▶ Task instructions: According to the forum thread, on what date is Lost Goblin Games opening in North Raleigh?
START Passage
# NC-Durham/Raleigh



## SolidSnake (Mar 10, 2005)

A friend of mine and I are trying to get a group together or find some people with which to game.  We're looking for a Greyhawk, Eberron, or Forgotten Realms.  We are both located in and around the Durham area and have a long experience with DnD.  If anyone knows of any campaigns ongoing in the area, please let me know.  Thanks in advance!


----------



## der_kluge (Mar 12, 2005)

Are you aware of the NC game day?  Check in general for the thread regarding the NC game day.  I'm not personally from the Raleigh area, but most of the people posting in that thread are.  Also, if you're not aware of it, you should consider coming to the game day on April 28th.


----------



## SolidSnake (Mar 12, 2005)

die_kluge said:
			
		

> Are you aware of the NC game day?  Check in general for the thread regarding the NC game day.  I'm not personally from the Raleigh area, but most of the people posting in that thread are.  Also, if you're not aware of it, you should consider coming to the game day on April 28th.




Thanks die_kluge!  I'll see if I can find the thread.  You are probably right, that might be the best avenue to take in terms of finding people to play with.


----------



## GoblinGirl (Mar 13, 2005)

*Raleigh Game Store*

One way to find a campaign looking for players (or enough players to start a new campaign) is to visit your local game store!  Lost Goblin Games is opening in North Raleigh next Saturday, March 19th, and we're already starting to schedule game nights, demos, RPGA nights etc. We'll be open seven days a week and have a good amount of gaming space-- come by and check us out!


----------



## Belen (Mar 17, 2005)

SolidSnake said:
			
		

> Thanks die_kluge!  I'll see if I can find the thread.  You are probably right, that might be the best avenue to take in terms of finding people to play with.




There is a link to the yahoo group associated with the gameday in my sig. You can find the main site from there.


----------



## nerf_ninja (Apr 8, 2005)

My group is in need of one or two players in Durham. We play 3.5 most of the time, rotating DMs and games every few months. It's a bi-weekly weekend game. If you're still looking, please contact me at my game address below.

Bryan

nerf_ninja at yahoo dot com


----------



## Belen (Apr 8, 2005)

We will be having our monthly DM's Dinner at All Fun and Games this coming Sunday, April 10 at 6:30pm. And we can arrange a D&D meetup sometime down the road. How about we start discussing dates in May?

Also, All Fun and Games has an online messageboard for posting info about campaigns or for finding games: http://www.localendar.com/topics/do10hedron

If you want to come to the dinner this Sunday, then the address for the store is:

2062 Kildaire Farm Road
Cary, NC 27511
ph. (919) 233-7727


----------
END Passage
START Material supplied
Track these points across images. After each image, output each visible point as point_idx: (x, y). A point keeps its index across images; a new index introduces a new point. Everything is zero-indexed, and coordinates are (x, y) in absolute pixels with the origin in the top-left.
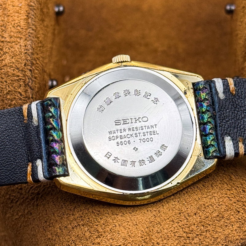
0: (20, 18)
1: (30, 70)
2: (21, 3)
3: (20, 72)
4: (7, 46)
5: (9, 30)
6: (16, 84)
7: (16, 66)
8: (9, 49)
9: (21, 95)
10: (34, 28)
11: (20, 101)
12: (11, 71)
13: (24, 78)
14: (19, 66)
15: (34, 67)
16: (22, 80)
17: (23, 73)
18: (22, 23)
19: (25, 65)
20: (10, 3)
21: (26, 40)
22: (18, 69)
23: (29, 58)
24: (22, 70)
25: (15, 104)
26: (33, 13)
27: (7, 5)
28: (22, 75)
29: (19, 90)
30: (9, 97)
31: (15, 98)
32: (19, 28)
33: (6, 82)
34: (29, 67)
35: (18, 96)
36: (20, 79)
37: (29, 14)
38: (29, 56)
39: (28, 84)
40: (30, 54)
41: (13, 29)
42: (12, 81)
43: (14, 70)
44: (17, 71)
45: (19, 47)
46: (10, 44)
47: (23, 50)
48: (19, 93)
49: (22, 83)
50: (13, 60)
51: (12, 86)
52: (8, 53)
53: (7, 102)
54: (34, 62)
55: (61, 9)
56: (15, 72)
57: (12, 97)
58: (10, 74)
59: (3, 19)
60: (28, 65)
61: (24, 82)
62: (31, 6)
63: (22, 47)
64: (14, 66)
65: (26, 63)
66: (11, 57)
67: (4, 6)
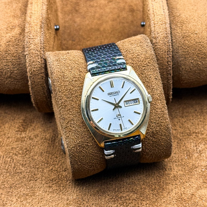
END Material supplied
START Material supplied
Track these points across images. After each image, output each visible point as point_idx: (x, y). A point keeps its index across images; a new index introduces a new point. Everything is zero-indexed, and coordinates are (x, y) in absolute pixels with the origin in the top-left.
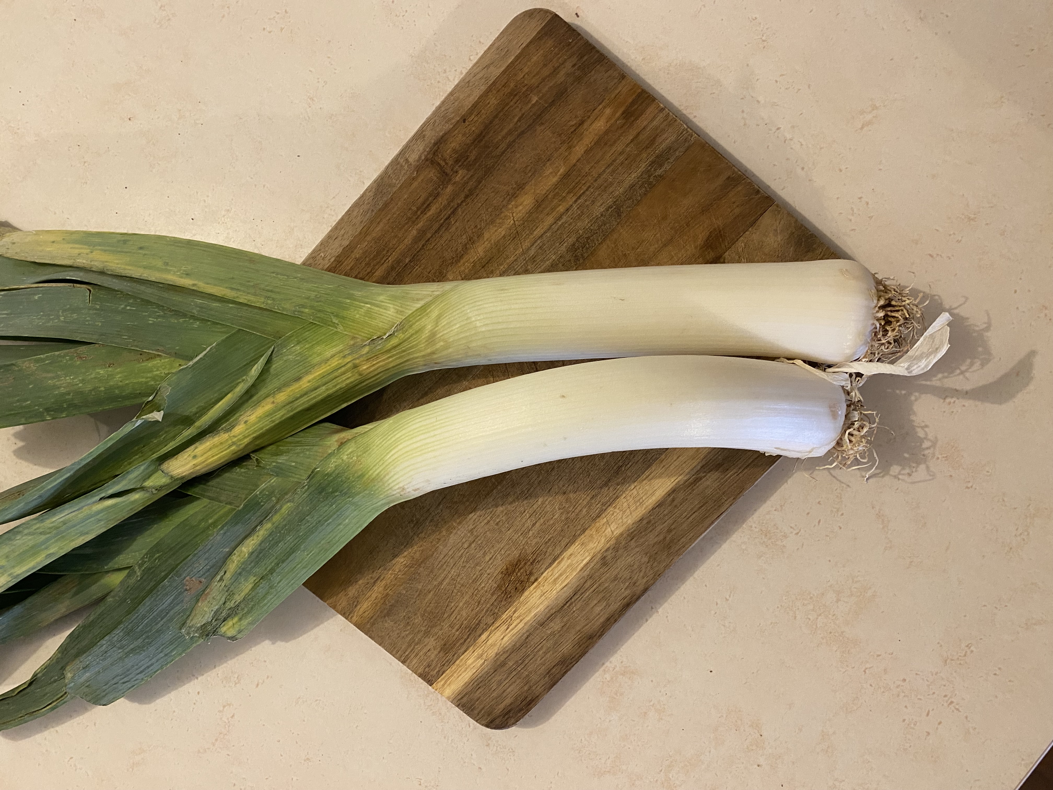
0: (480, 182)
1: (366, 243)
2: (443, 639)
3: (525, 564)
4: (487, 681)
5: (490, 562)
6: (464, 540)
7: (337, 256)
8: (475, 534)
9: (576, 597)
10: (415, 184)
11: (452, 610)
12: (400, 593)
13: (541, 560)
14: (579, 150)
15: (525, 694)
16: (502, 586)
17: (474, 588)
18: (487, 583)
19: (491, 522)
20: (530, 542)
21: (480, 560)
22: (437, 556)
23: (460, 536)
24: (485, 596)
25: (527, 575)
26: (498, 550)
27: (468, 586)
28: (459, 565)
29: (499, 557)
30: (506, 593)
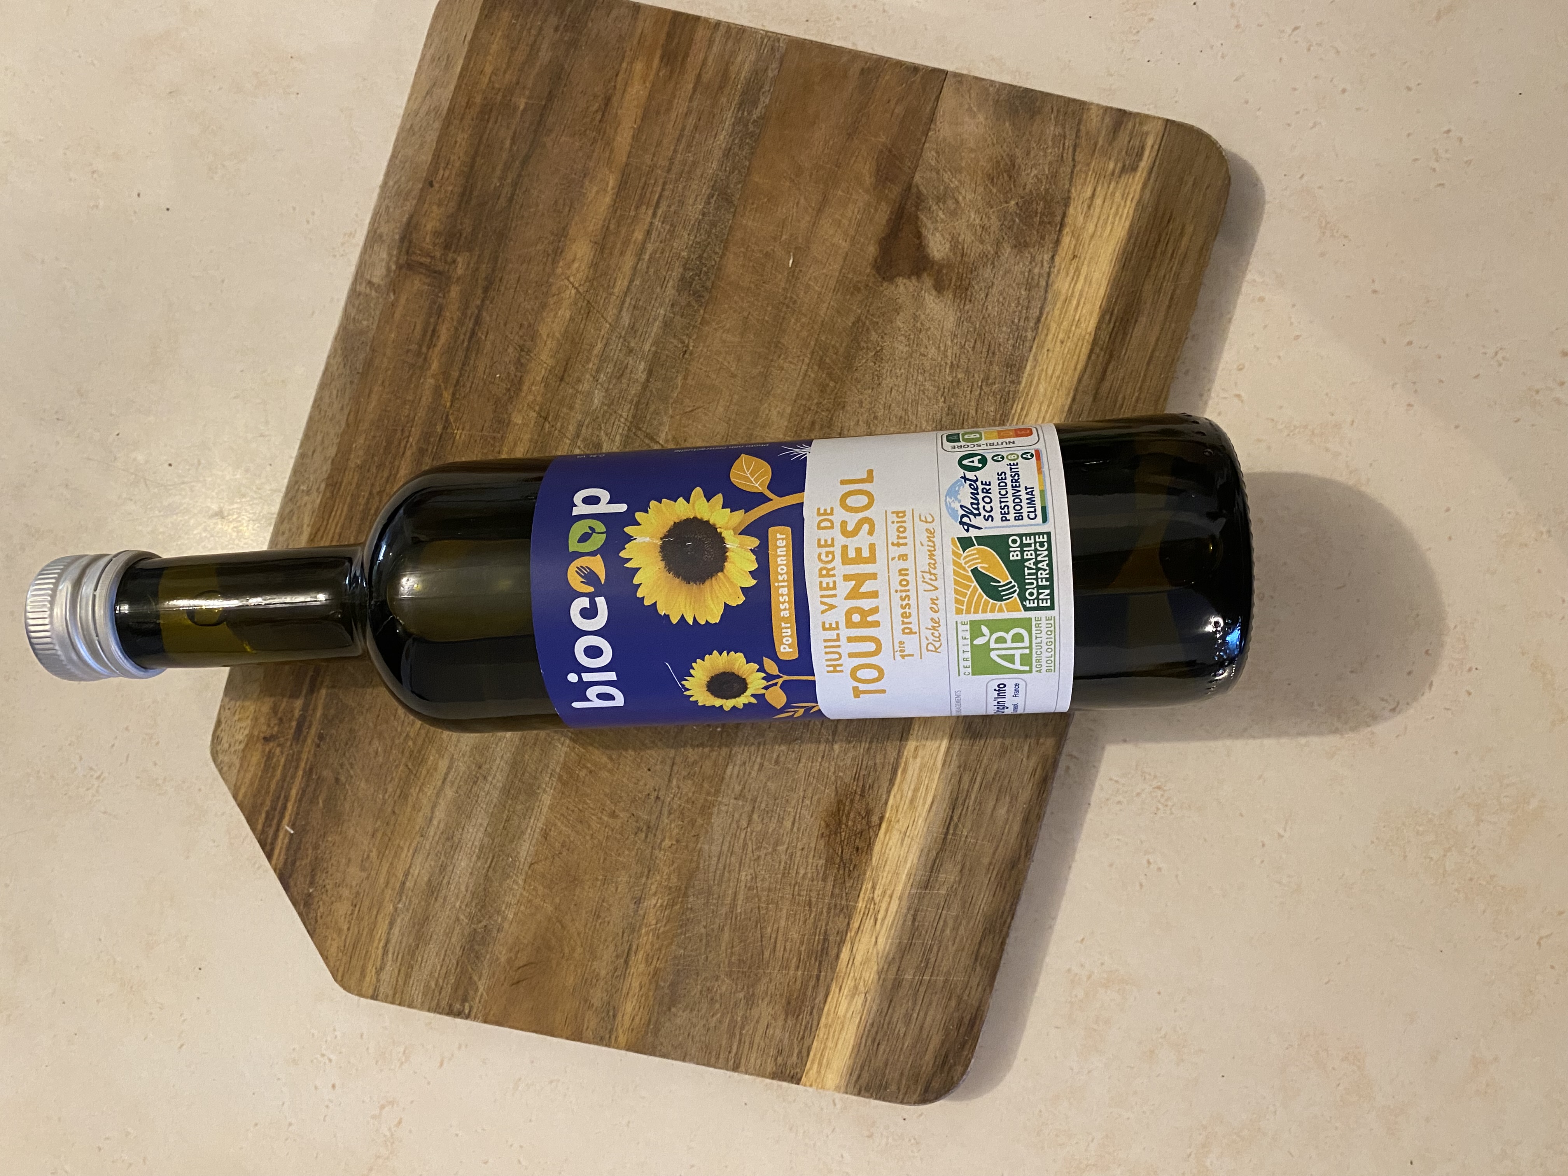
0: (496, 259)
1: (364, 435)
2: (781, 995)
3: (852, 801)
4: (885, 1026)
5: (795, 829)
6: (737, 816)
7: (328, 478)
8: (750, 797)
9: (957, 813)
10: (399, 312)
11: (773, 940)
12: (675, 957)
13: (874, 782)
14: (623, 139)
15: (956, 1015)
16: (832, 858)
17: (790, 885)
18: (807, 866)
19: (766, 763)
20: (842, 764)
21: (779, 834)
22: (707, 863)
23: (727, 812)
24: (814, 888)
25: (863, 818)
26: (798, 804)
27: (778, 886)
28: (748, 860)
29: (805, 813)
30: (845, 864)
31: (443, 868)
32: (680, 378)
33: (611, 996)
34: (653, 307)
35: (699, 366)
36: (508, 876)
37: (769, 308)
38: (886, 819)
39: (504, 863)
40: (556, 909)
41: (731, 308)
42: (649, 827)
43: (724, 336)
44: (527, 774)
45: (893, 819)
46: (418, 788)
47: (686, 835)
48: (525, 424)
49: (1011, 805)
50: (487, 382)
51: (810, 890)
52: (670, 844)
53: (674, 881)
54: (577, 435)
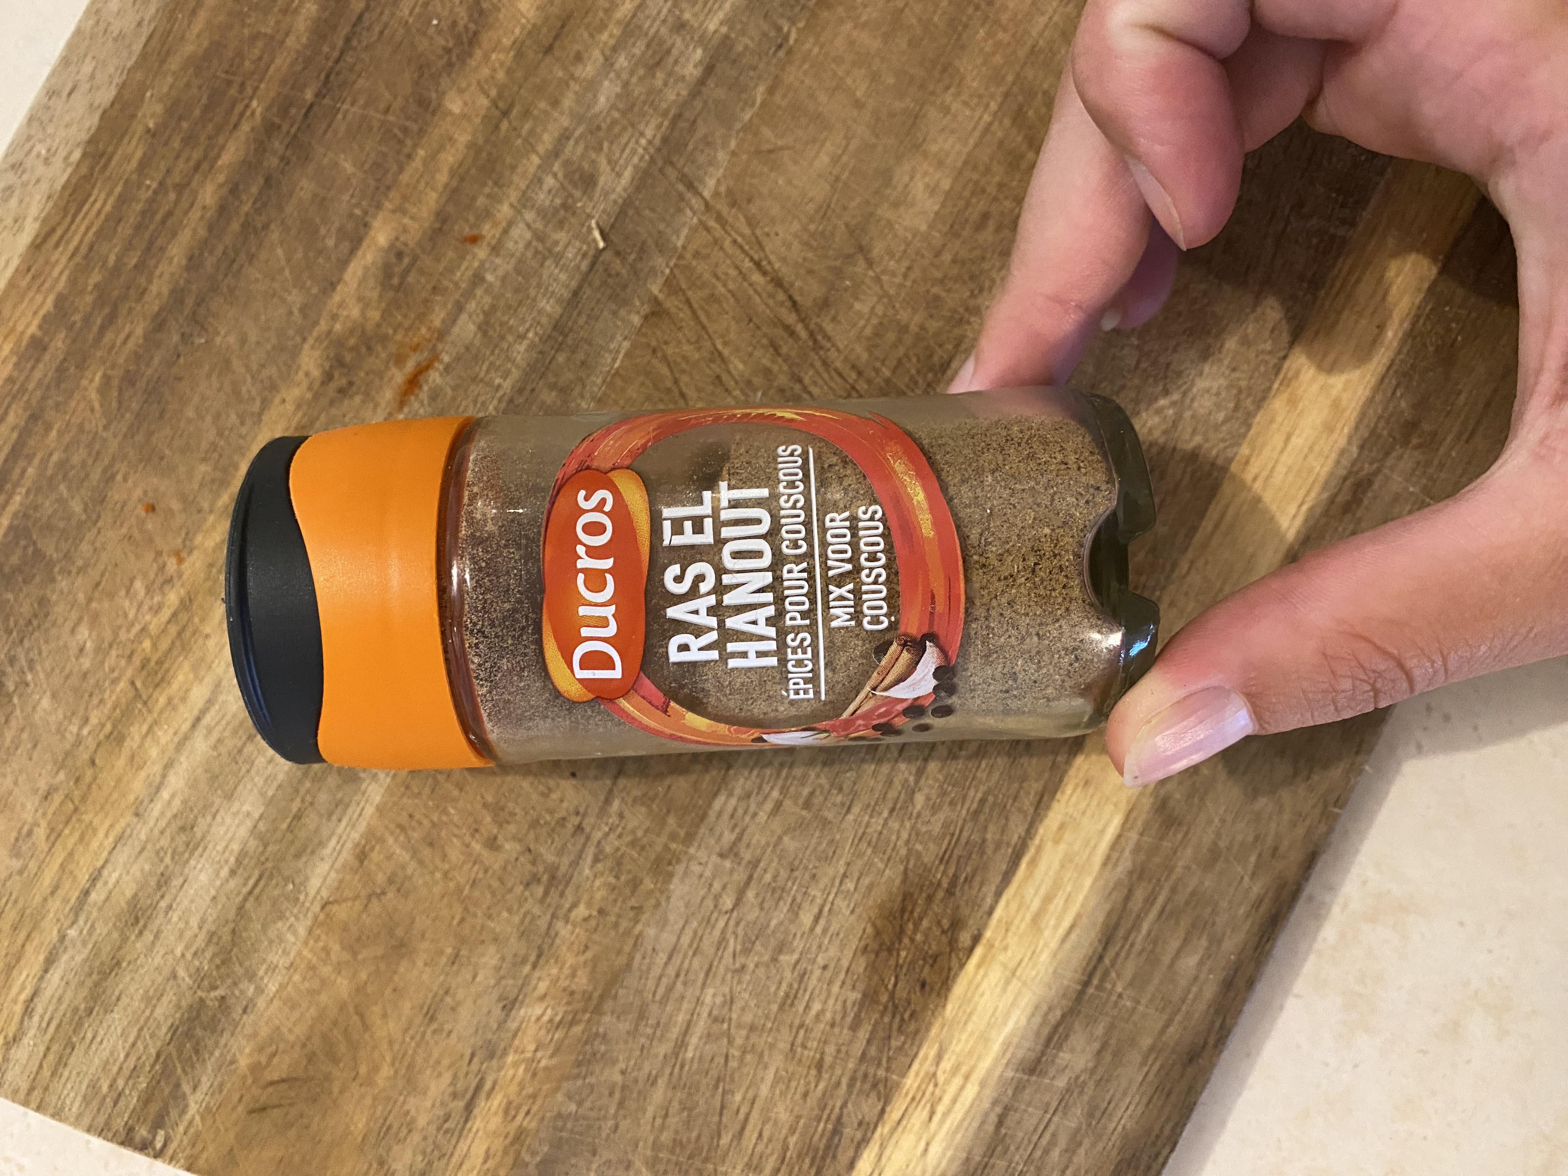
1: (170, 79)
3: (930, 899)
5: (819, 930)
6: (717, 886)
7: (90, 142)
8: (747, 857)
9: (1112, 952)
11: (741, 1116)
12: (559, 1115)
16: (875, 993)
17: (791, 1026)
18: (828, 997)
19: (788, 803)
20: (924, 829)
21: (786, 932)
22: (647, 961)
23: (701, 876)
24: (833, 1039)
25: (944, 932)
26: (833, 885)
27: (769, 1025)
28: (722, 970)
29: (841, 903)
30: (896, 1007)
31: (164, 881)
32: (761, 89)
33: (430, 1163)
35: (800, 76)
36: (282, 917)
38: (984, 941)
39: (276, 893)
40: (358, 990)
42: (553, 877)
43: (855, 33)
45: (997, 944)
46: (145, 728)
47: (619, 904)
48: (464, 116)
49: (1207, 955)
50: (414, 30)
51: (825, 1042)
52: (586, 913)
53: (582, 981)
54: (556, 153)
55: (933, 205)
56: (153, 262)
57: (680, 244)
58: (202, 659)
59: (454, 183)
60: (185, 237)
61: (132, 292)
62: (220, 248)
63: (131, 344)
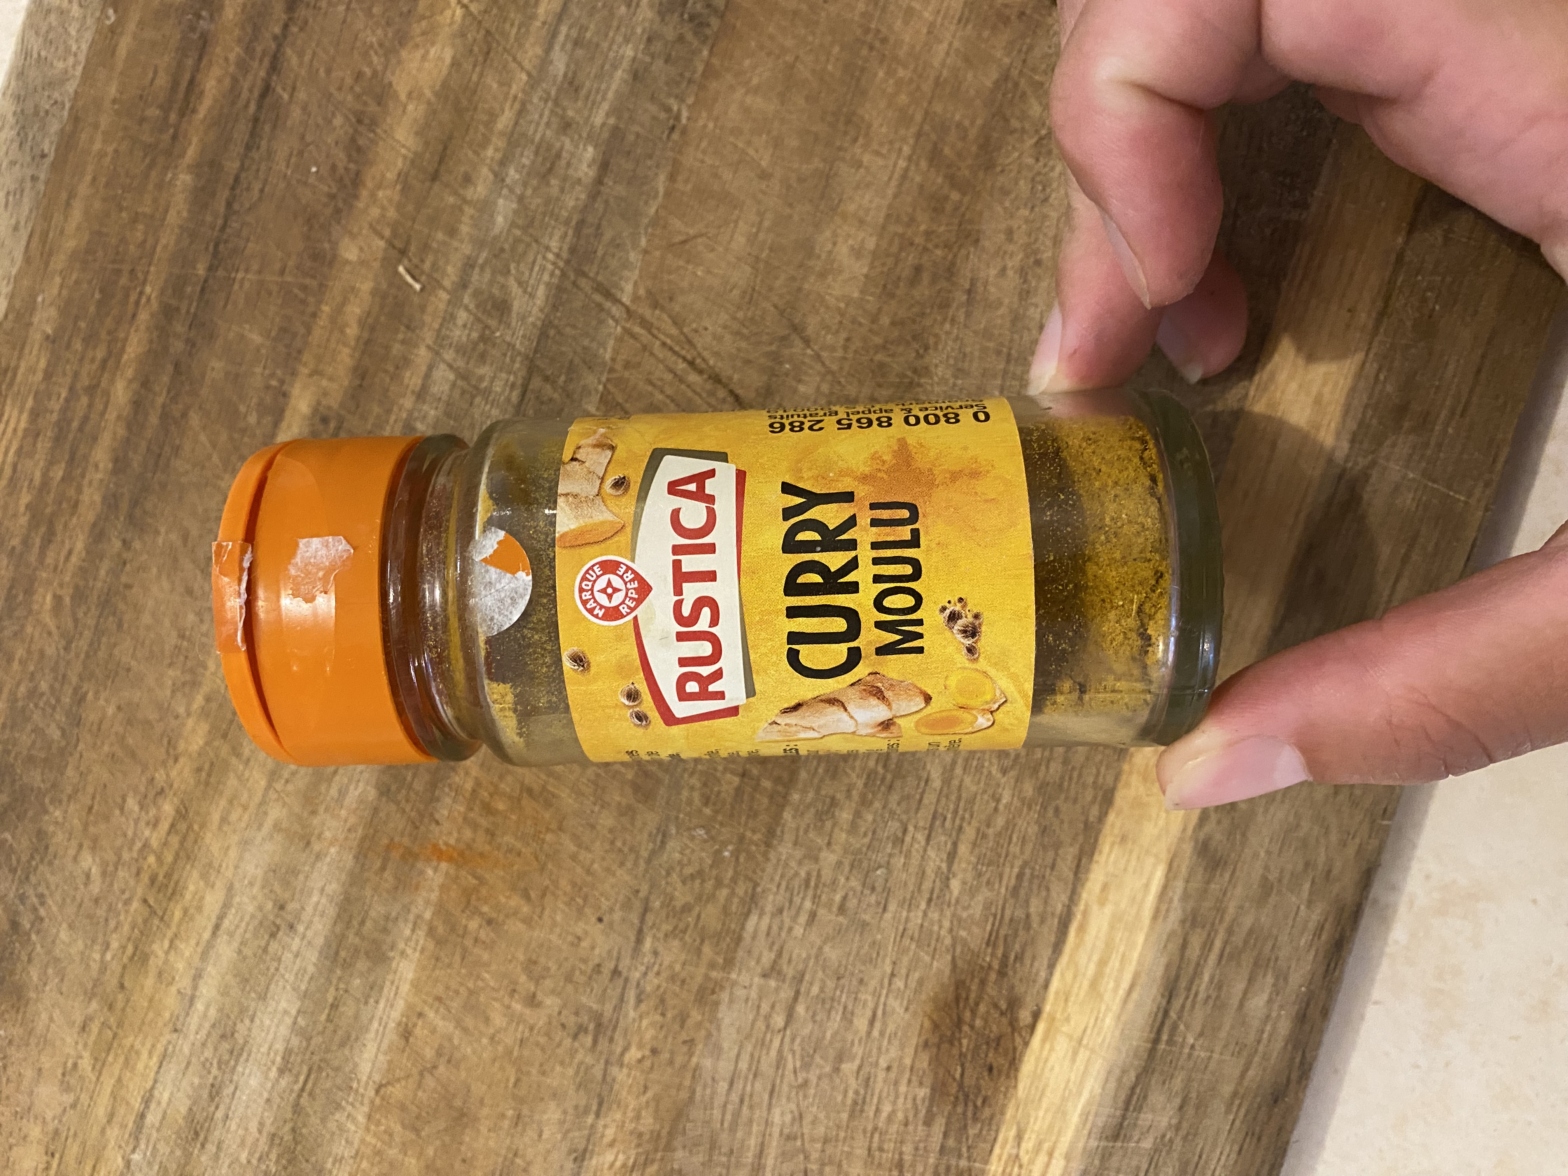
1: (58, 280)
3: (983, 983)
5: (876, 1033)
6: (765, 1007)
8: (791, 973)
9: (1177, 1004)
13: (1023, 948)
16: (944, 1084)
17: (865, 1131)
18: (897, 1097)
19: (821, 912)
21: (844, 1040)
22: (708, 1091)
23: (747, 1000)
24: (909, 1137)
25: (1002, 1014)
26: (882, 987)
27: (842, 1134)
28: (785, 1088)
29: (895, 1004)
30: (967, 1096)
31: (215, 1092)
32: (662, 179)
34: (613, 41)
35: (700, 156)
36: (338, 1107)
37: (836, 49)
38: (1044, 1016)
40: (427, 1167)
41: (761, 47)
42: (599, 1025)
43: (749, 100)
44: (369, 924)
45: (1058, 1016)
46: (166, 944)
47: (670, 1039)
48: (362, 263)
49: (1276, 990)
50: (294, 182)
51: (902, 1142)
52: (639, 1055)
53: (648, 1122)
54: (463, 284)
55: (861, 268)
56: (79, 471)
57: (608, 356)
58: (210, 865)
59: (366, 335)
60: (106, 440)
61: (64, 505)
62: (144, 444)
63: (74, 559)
END Material supplied
▶ Result: Saturday, March 19th.